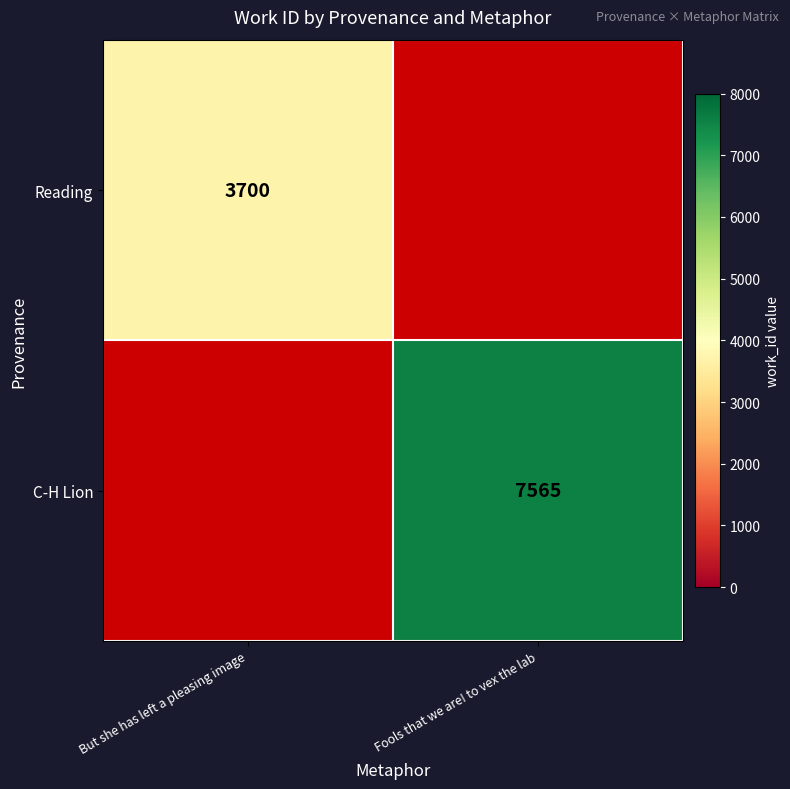

Is the value of Reading at But she has left a pleasing image greater than the value of C-H Lion at Fools that we are! to vex the lab?

No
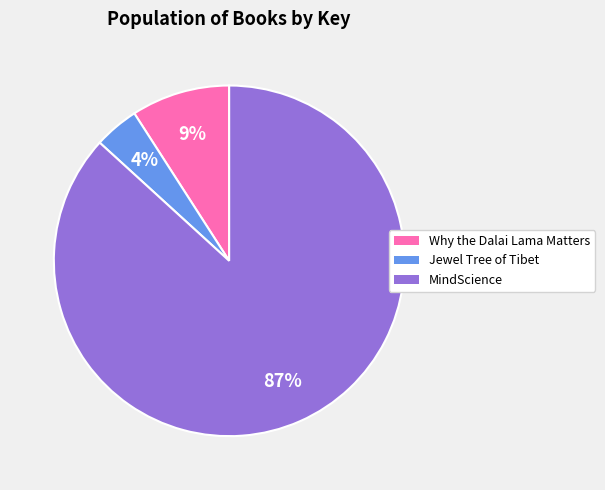

How many segments does this pie chart have?

3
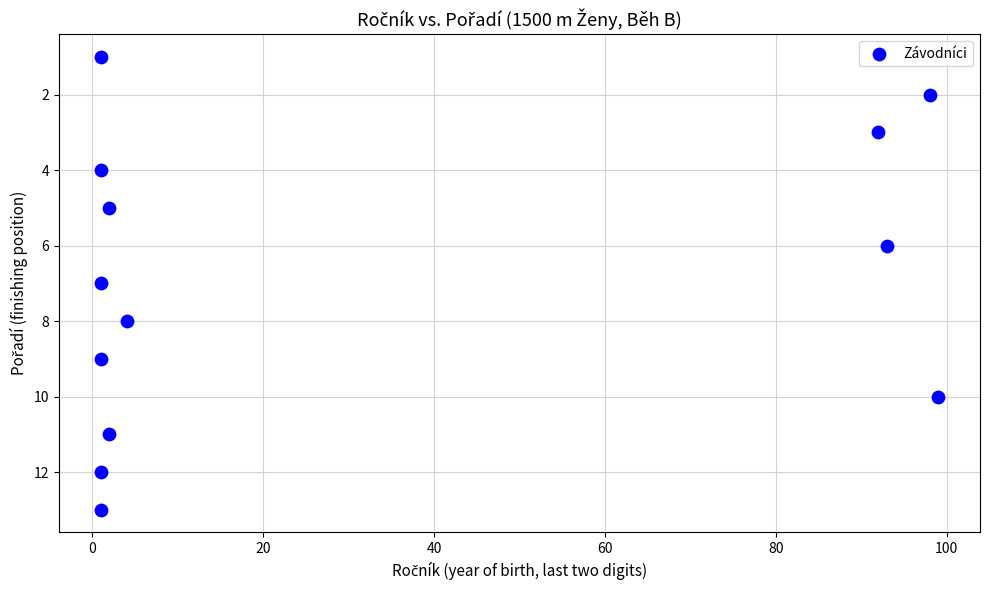

What is the range of Y values (max minus min)?

12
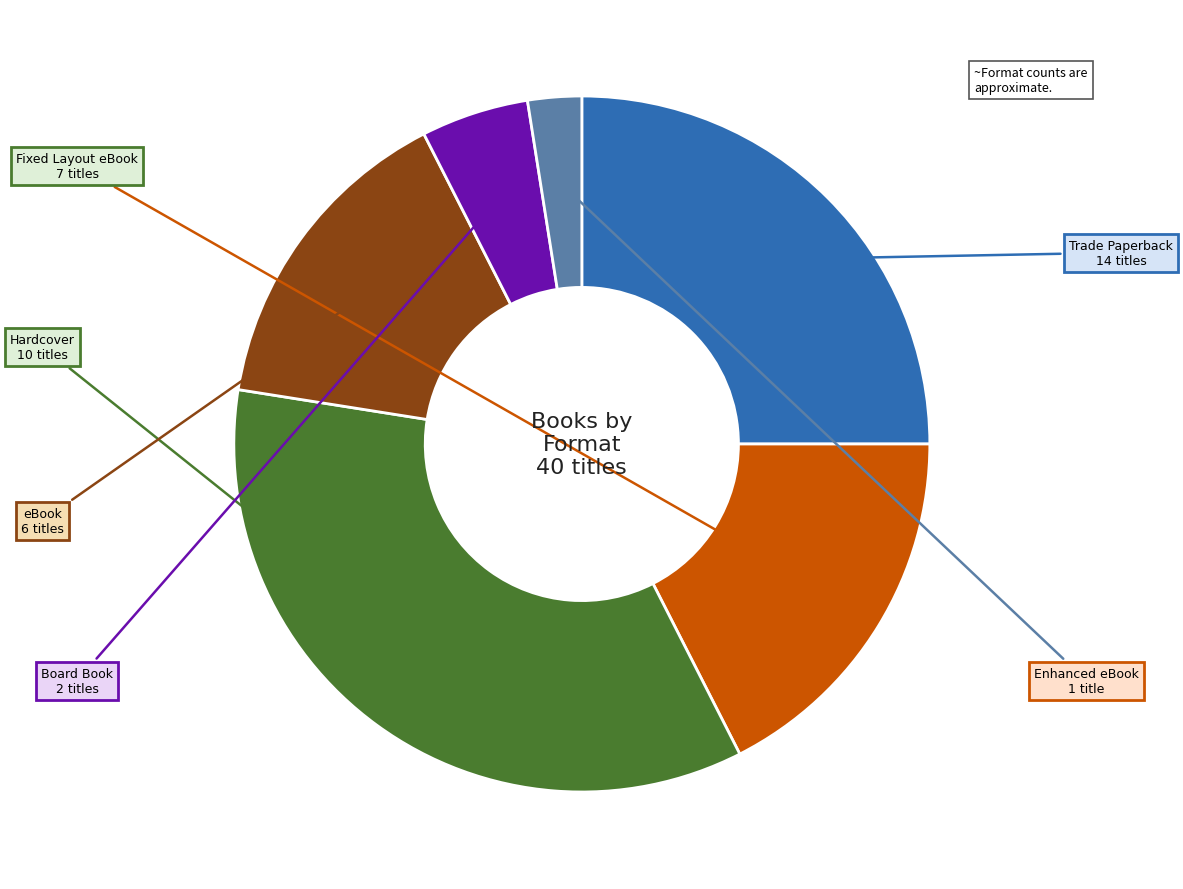

Is there a majority slice in this chart?

No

> [WHAT THE TASK REQUIRES]: Reproduce all of the records with every occurrence of "chart" swapped for "graph", keeping everything else unchanged and omitting the pictures.

> [ANSWER BOX]:
Is the value of Reading at But she has left a pleasing image greater than the value of C-H Lion at Fools that we are! to vex the lab?

No

How many segments does this pie graph have?

3

What is the range of Y values (max minus min)?

12

Is there a majority slice in this graph?

No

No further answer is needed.